Can you copy out word for word the entries from the line that contains "Оставьте заявку" through the end of the entries, leaving out the pictures?

==================================================

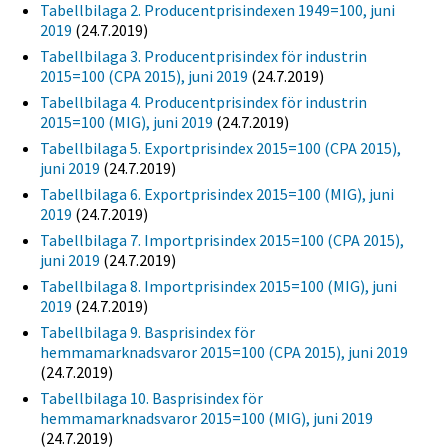
Tabellbilaga 2. Producentprisindexen 1949=100, juni
2019
(24.7.2019)
Tabellbilaga 3. Producentprisindex för industrin
2015=100 (CPA 2015), juni 2019
(24.7.2019)
Tabellbilaga 4. Producentprisindex för industrin
2015=100 (MIG), juni 2019
(24.7.2019)
Tabellbilaga 5. Exportprisindex 2015=100 (CPA 2015),
juni 2019
(24.7.2019)
Tabellbilaga 6. Exportprisindex 2015=100 (MIG), juni
2019
(24.7.2019)
Tabellbilaga 7. Importprisindex 2015=100 (CPA 2015),
juni 2019
(24.7.2019)
Tabellbilaga 8. Importprisindex 2015=100 (MIG), juni
2019
(24.7.2019)
Tabellbilaga 9. Basprisindex för
hemmamarknadsvaror 2015=100 (CPA 2015), juni 2019
(24.7.2019)
Tabellbilaga 10. Basprisindex för
hemmamarknadsvaror 2015=100 (MIG), juni 2019
(24.7.2019)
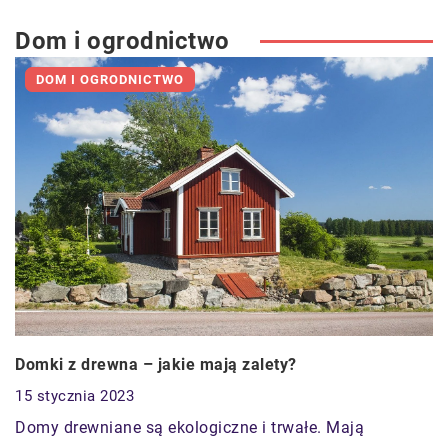
Dom i ogrodnictwo
DOM I OGRODNICTWO
Domki z drewna – jakie mają zalety?
15 stycznia 2023
Domy drewniane są ekologiczne i trwałe. Mają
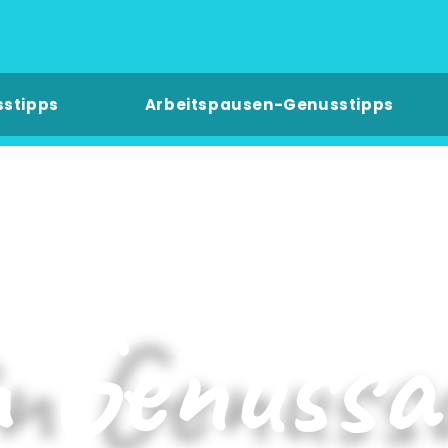
sstipps
Arbeitspausen-Genusstipps
 Genussa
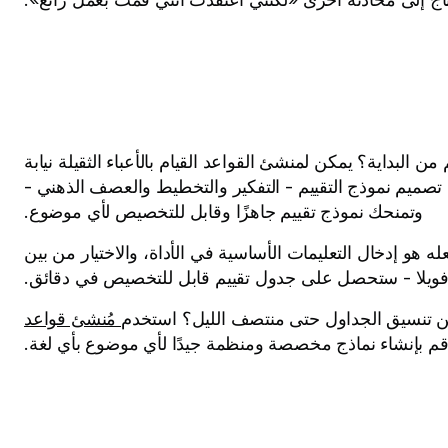
 البداية؟ يمكن لمنشئ القواعد القيام بالأعباء الثقيلة نيابة
 تصميم نموذج التقييم - التفكير والتخطيط والعصف الذهني -
وتمنحك نموذج تقييم جاهزًا وقابل للتخصيص لأي موضوع.
له هو إدخال التعليمات الأساسية في الأداة، والاختيار من بين
ة، وفويلا - ستحصل على جدول تقييم قابل للتخصيص في دقائق.
من تنسيق الجداول حتى منتصف الليل؟ استخدم
مُنشئ قواعد
قم بإنشاء نماذج مخصصة ومنظمة جيدًا لأي موضوع بأي لغة.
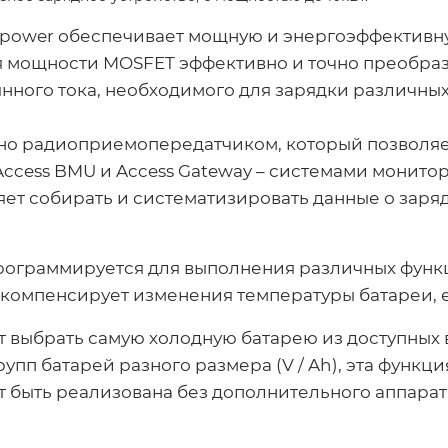
ropower обеспечивает мощную и энергоэффективну
 мощности MOSFET эффективно и точно преобраз
нного тока, необходимого для зарядки различны
ено радиоприемопередатчиком, который позволяе
Access BMU и Access Gateway – системами монито
яет собирать и систематизировать данные о заря
программируется для выполнения различных функ
 компенсирует изменения температуры батареи, е
 выбрать самую холодную батарею из доступных в
пп батарей разного размера (V / Ah), эта функци
ет быть реализована без дополнительного аппара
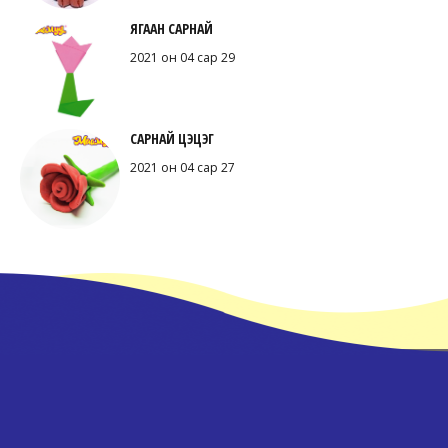
ЯГААН САРНАЙ
2021 он 04 сар 29
САРНАЙ ЦЭЦЭГ
2021 он 04 сар 27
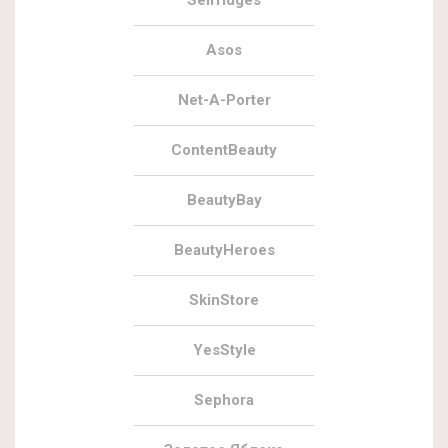
Selfridges
Asos
Net-A-Porter
ContentBeauty
BeautyBay
BeautyHeroes
SkinStore
YesStyle
Sephora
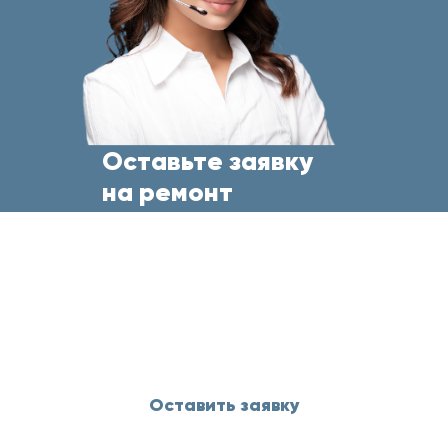
Оставьте заявку
на ремонт
бытовой техники
прямо сейчас
и менеджер свяжется с Вами
в течение 5 минут
Оставить заявку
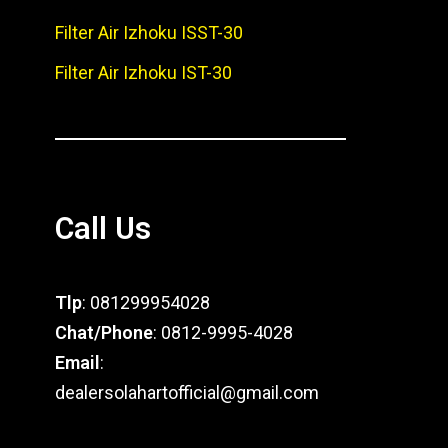
Filter Air Izhoku ISST-30
Filter Air Izhoku IST-30
Call Us
Tlp
: 081299954028
Chat/Phone
: 0812-9995-4028
Email
:
dealersolahartofficial@gmail.com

==================================================

» **Task solution**
Оставьте заявку
на ремонт
бытовой техники
прямо сейчас
и менеджер свяжется с Вами
в течение 5 минут
Оставить заявку
Filter Air Izhoku ISST-30
Filter Air Izhoku IST-30
Call Us
Tlp
: 081299954028
Chat/Phone
: 0812-9995-4028
Email
:
dealersolahartofficial@gmail.com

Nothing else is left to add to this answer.